Grokbase Groups Lucene dev June 2010
FAQ
hi all,
I want to implement a query that taking position and terms'
relative positions into consideration. It only supports multiterm
queries like boolean or query.
But I want to consider term postion and terms relative positions.
e.g. there are two docs
doc1 apache lucene is a open source project
doc2 apache is a http server and lucene ...
if user search "apache lucene" doc1 will win because apache lucene
appear closer than doc2
e.g.
doc1 some other text apache lucene is a open source project
doc2 apache lucene is a open source project some other text
doc2 wins because "apache lucene" appear at the first position

I think I can imitate boolean query and just integrate position
information into boolean or query. but I am not familiar with lucene's
implementaion. anyone could show me some directions? thank you.

---------------------------------------------------------------------
To unsubscribe, e-mail: dev-unsubscribe@lucene.apache.org
For additional commands, e-mail: dev-help@lucene.apache.org

Search Discussions

  • Erik Hatcher at Jun 4, 2010 at 3:36 pm
    This is perhaps best discussed on the java-user list instead. Here's
    some thoughts...
    On Jun 4, 2010, at 2:36 AM, Li Li wrote:

    hi all,
    I want to implement a query that taking position and terms'
    relative positions into consideration. It only supports multiterm
    queries like boolean or query.
    But I want to consider term postion and terms relative positions.
    e.g. there are two docs
    doc1 apache lucene is a open source project
    doc2 apache is a http server and lucene ...
    if user search "apache lucene" doc1 will win because apache lucene
    appear closer than doc2
    A PhraseQuery will do that. It's common-place to OR in a (sloppy)
    phrase query for the users query in order to get proximity to boost
    things. No custom query needed to accomplish this.
    e.g.
    doc1 some other text apache lucene is a open source project
    doc2 apache lucene is a open source project some other text
    doc2 wins because "apache lucene" appear at the first position
    And here, SpanFirstQuery is your friend. So OR'ing a PhraseQuery and
    a SpanFirstQuery (with nested SpanNearQuery, or whatever is
    appropriate) seems to accomplish your goals.
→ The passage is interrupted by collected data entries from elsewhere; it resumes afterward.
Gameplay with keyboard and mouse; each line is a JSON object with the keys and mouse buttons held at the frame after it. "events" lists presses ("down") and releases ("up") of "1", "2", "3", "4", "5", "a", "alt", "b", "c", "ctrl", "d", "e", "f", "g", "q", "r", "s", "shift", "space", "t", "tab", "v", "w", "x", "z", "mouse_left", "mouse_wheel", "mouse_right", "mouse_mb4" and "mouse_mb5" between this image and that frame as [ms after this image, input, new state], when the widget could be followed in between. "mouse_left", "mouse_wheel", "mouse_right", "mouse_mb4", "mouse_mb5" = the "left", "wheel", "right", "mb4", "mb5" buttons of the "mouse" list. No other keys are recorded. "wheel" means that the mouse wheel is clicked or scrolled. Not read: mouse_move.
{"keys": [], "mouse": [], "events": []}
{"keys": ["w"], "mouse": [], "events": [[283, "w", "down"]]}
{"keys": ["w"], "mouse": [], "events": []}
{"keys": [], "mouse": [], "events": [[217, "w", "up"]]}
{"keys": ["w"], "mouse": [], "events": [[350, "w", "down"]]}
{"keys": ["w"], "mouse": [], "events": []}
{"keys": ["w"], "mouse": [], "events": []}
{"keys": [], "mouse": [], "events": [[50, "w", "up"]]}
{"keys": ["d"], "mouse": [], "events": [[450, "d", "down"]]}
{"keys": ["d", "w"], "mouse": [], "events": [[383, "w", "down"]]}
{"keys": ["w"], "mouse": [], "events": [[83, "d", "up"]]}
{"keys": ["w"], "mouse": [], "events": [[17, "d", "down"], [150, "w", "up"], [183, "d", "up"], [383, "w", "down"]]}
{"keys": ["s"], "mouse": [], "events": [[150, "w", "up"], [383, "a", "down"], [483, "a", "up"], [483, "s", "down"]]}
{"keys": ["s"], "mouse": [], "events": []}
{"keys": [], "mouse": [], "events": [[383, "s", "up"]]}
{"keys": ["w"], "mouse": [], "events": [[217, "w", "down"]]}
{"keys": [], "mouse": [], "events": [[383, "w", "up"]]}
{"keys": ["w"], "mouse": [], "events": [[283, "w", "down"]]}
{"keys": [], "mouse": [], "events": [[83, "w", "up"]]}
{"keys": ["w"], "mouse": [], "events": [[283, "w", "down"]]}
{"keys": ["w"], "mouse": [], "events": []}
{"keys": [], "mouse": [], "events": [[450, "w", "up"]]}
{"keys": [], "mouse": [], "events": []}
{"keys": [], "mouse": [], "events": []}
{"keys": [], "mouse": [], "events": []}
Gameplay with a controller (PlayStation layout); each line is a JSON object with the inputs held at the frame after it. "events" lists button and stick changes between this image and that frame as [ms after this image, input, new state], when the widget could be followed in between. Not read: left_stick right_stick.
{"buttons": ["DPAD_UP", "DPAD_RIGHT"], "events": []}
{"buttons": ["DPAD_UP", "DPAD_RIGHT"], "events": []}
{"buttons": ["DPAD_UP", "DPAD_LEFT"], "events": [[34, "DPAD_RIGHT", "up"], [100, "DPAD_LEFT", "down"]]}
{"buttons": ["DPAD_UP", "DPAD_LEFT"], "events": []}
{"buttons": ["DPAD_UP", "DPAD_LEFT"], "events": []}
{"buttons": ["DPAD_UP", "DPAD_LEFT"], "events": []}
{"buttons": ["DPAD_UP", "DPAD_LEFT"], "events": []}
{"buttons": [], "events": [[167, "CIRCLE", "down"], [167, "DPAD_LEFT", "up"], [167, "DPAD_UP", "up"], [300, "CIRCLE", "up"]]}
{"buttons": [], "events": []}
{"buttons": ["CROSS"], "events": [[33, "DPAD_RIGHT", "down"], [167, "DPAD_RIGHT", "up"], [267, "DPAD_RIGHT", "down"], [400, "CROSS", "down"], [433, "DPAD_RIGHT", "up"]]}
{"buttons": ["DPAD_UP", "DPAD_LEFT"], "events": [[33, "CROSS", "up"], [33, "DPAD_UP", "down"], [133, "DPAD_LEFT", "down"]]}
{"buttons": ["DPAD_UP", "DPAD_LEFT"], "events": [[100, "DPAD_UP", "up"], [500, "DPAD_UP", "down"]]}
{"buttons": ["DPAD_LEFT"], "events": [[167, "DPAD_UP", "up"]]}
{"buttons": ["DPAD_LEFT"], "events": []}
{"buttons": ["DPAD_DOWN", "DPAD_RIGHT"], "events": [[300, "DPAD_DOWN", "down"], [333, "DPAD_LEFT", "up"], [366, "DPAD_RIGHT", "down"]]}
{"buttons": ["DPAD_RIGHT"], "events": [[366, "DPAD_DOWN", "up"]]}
    Give those a try and report back if things still aren't quite what
    you're after.

    Erik


    ---------------------------------------------------------------------
    To unsubscribe, e-mail: dev-unsubscribe@lucene.apache.org
    For additional commands, e-mail: dev-help@lucene.apache.org
  • Li Li at Jun 4, 2010 at 3:52 pm
    thank you. But I don't think SpanFirst query is my need. Because I
    want to get all documents that contains any term. But give the one
    whose position is top a boost. The same is term's relative posistions.
    e.g.
    doc1 apache lucene is a open source project
    doc2 apache is a http server and many many other words ...
    lucene ...
    if user searchs apache lucene, I want both the docs are presented to
    user. But doc1 gets a higher score. I don't want to use a phrase query
    because it's slow(compare to boolean query) and set slop to 10000
    seems strange.
    e.g.
    doc1 some other text ... apache lucene
    is a open source project
    doc2 apache lucene is a open source project some other text

    SpanFirstQuery is not my need. if user search apache, I want to show
    both docs but give higher score to doc2 because the matched terms'
    position less than doc1. If I use SpanFirstQuery SpanFirstQuery sfq =
    new SpanFirstQuery(apache, 100); I will fail to find docs which
    contains apache whose position is larger than 100.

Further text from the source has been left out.